* Start Records for processing *
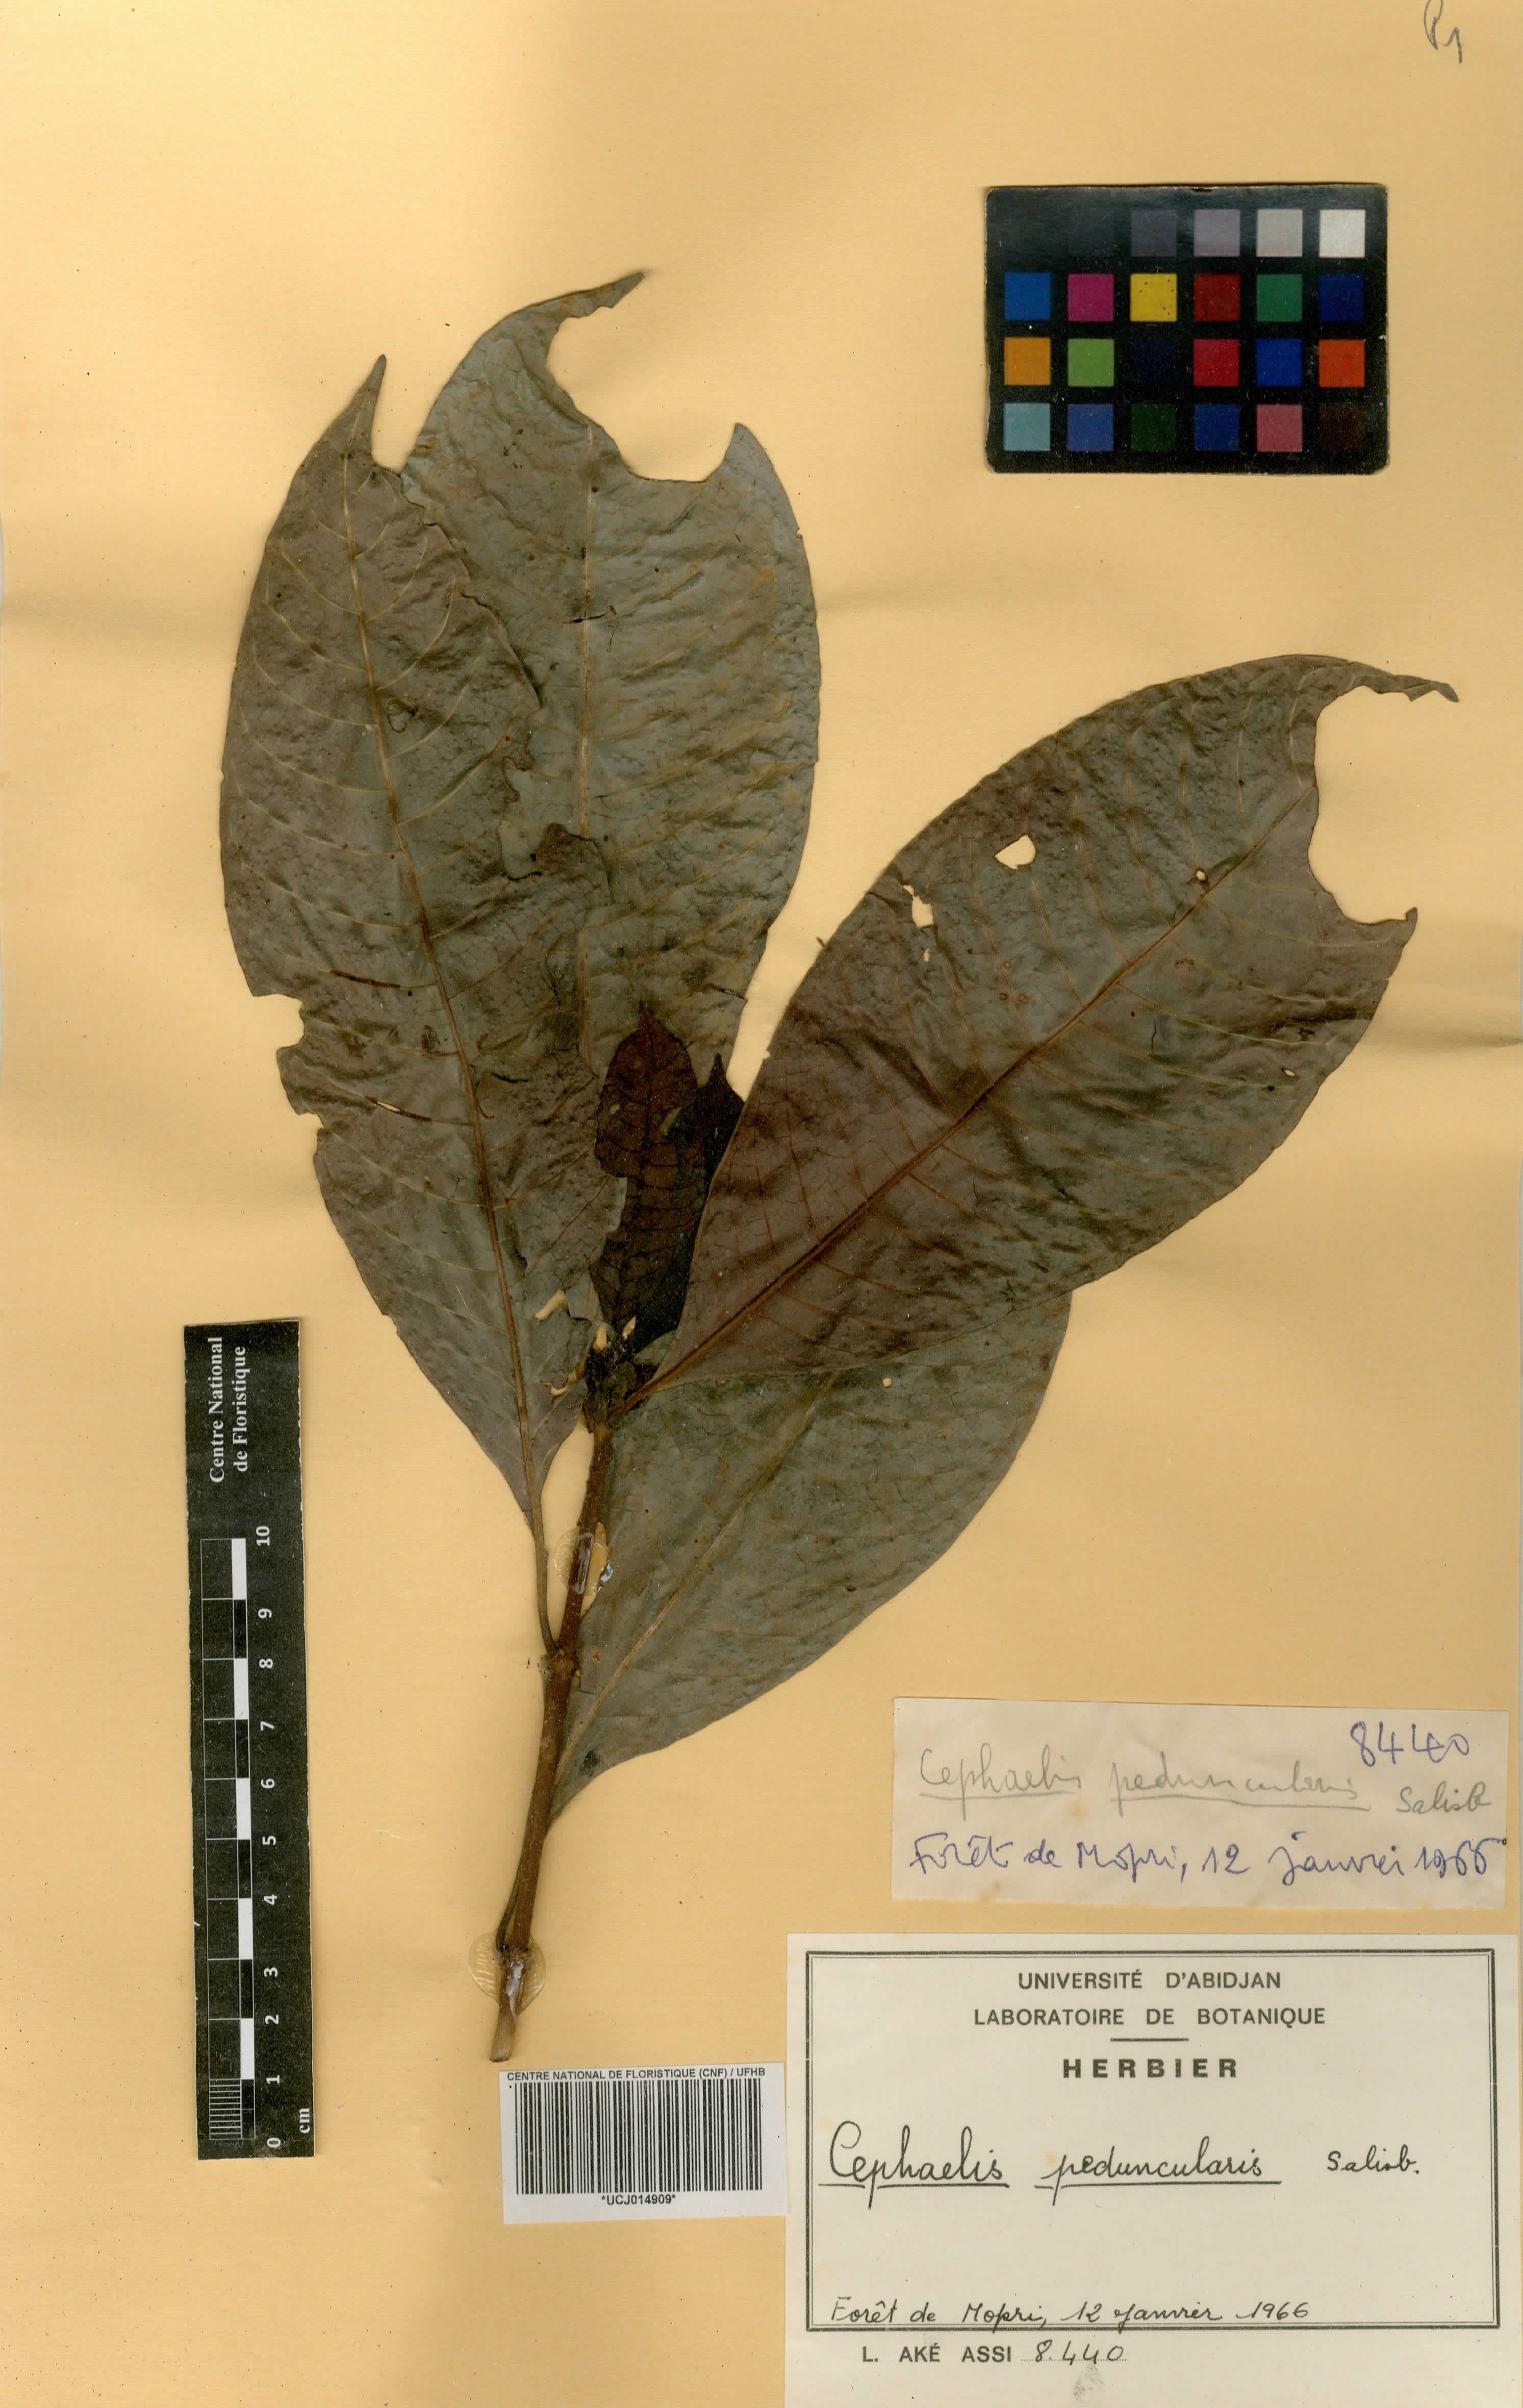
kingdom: Plantae
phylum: Tracheophyta
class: Magnoliopsida
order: Gentianales
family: Rubiaceae
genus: Psychotria
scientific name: Psychotria peduncularis
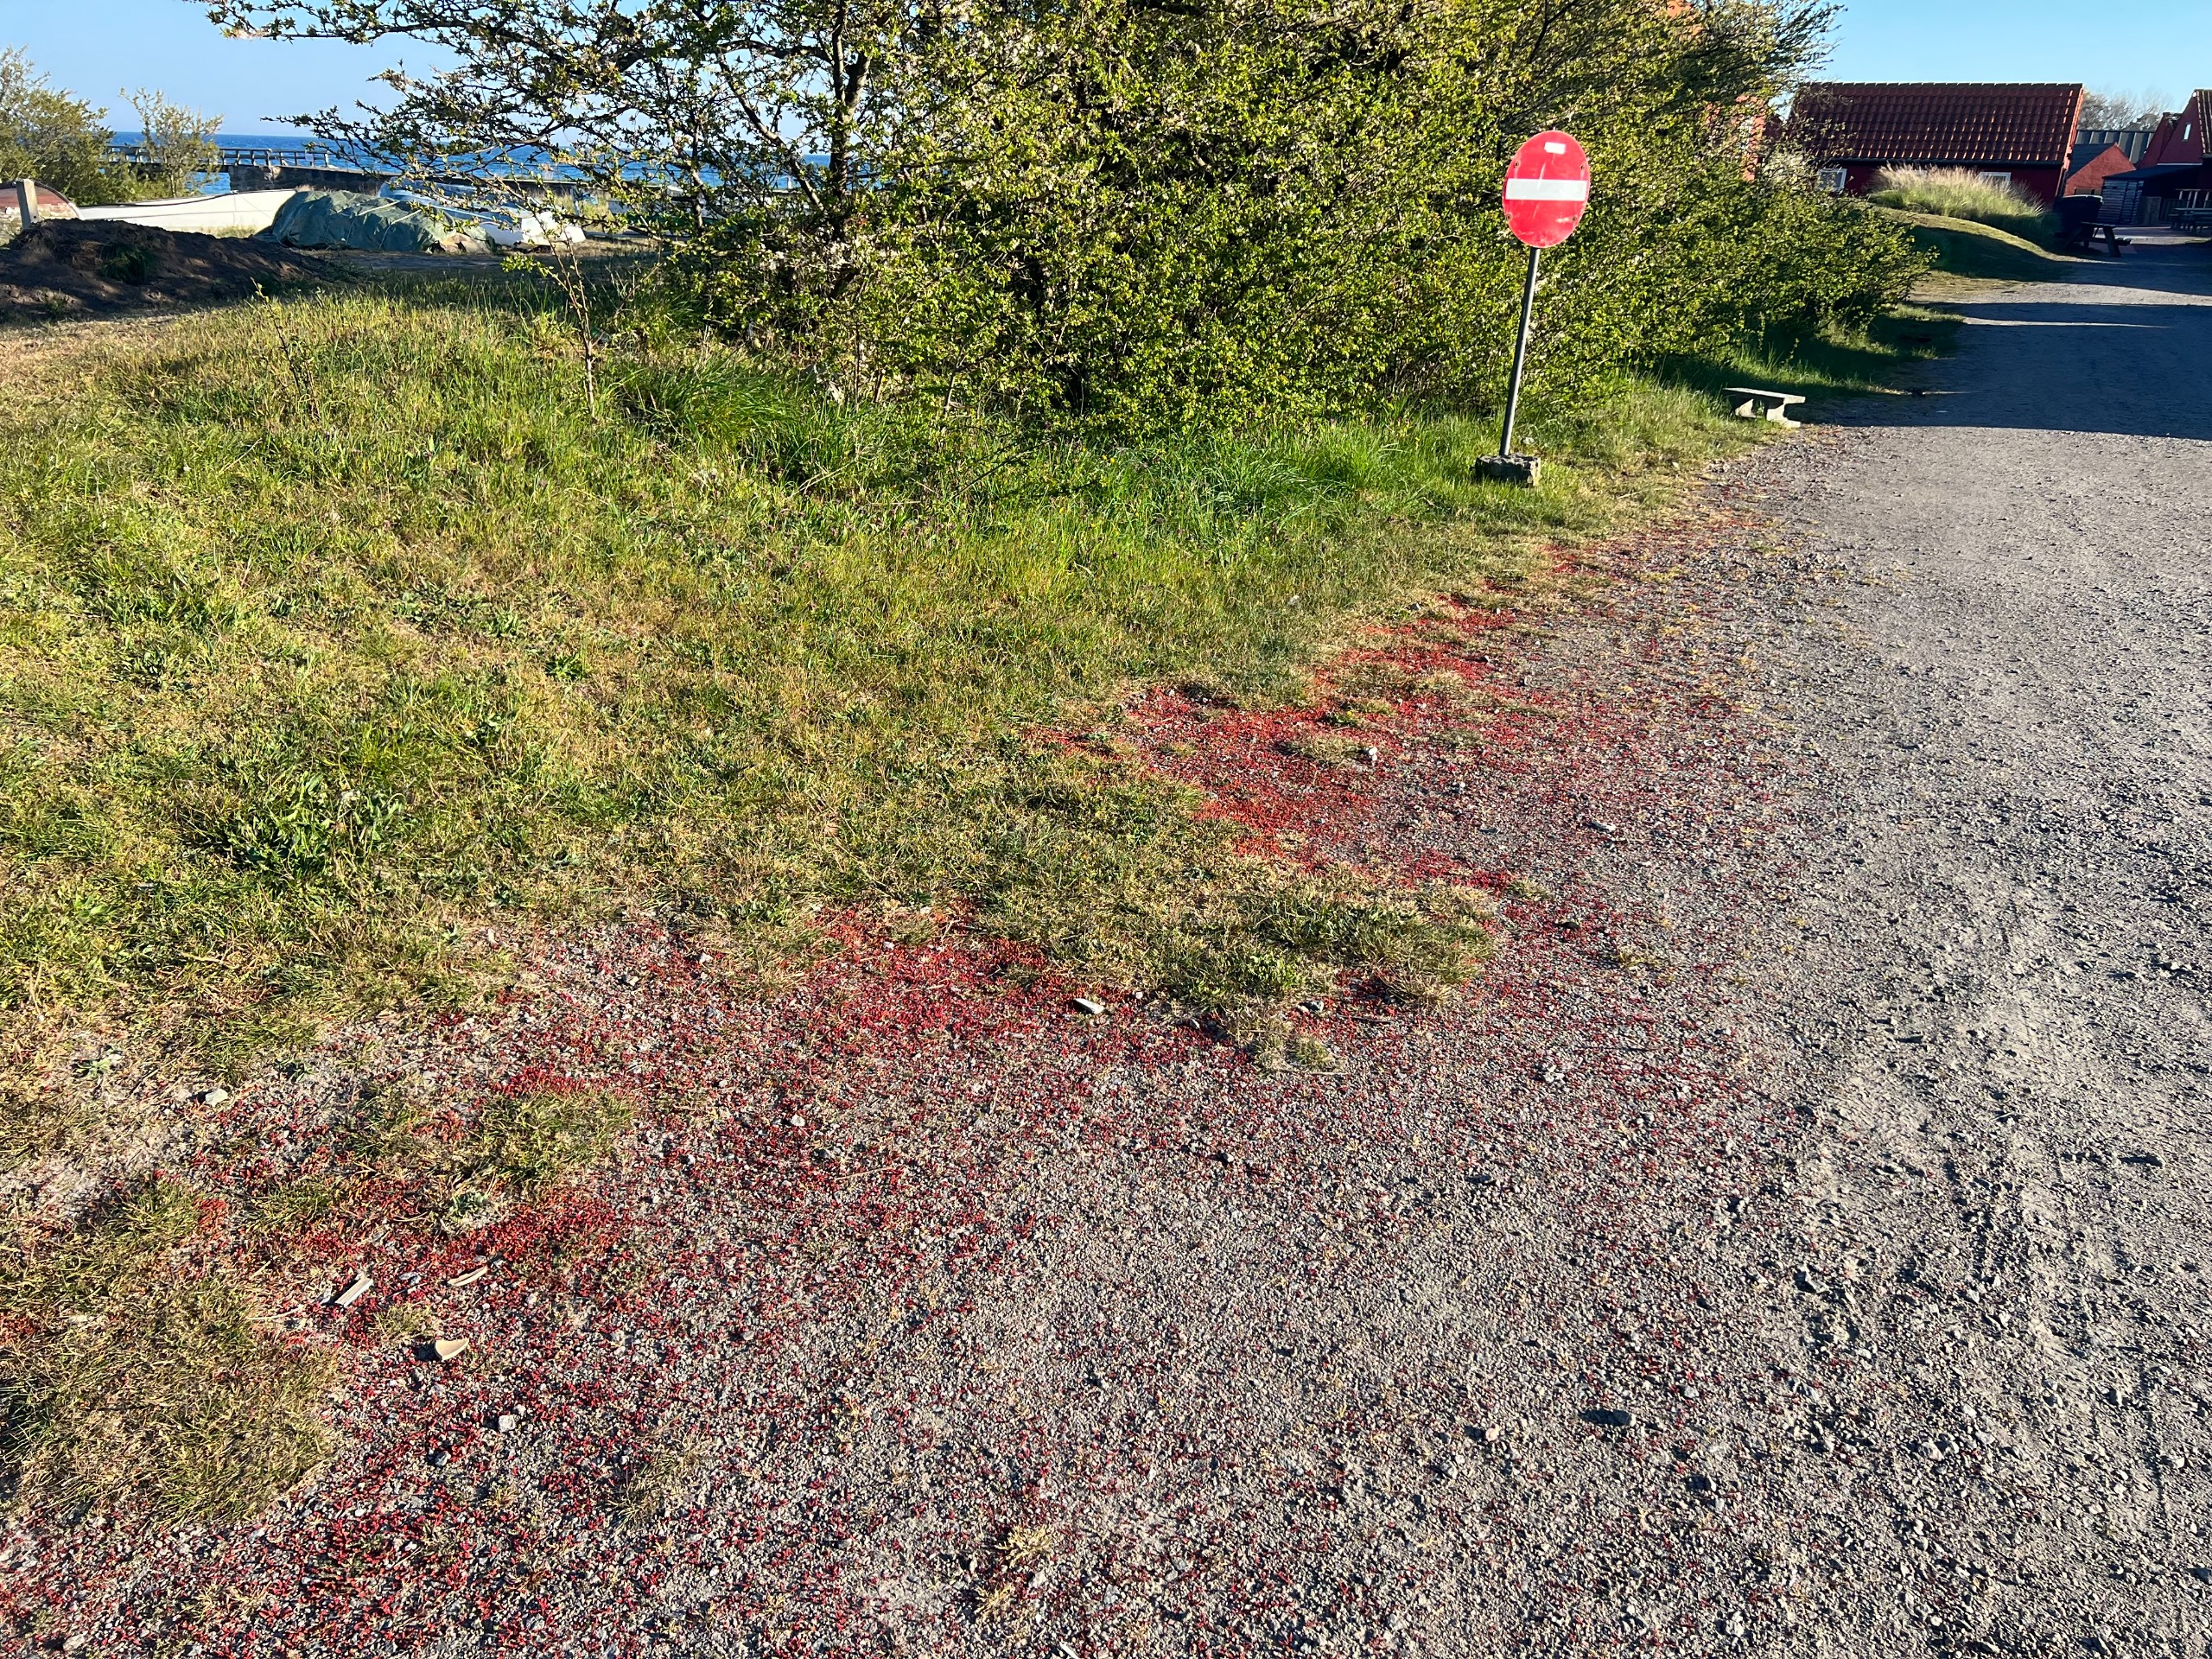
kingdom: Plantae
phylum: Tracheophyta
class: Magnoliopsida
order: Saxifragales
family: Crassulaceae
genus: Crassula
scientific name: Crassula tillaea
* End Records for processing *
Direction:
Rewrite the lines of all the material with "scientific name" renamed to "species", keeping everything else the same. Leave out the pictures.

Task answer:
kingdom: Plantae
phylum: Tracheophyta
class: Magnoliopsida
order: Gentianales
family: Rubiaceae
genus: Psychotria
species: Psychotria peduncularis
kingdom: Plantae
phylum: Tracheophyta
class: Magnoliopsida
order: Saxifragales
family: Crassulaceae
genus: Crassula
species: Crassula tillaea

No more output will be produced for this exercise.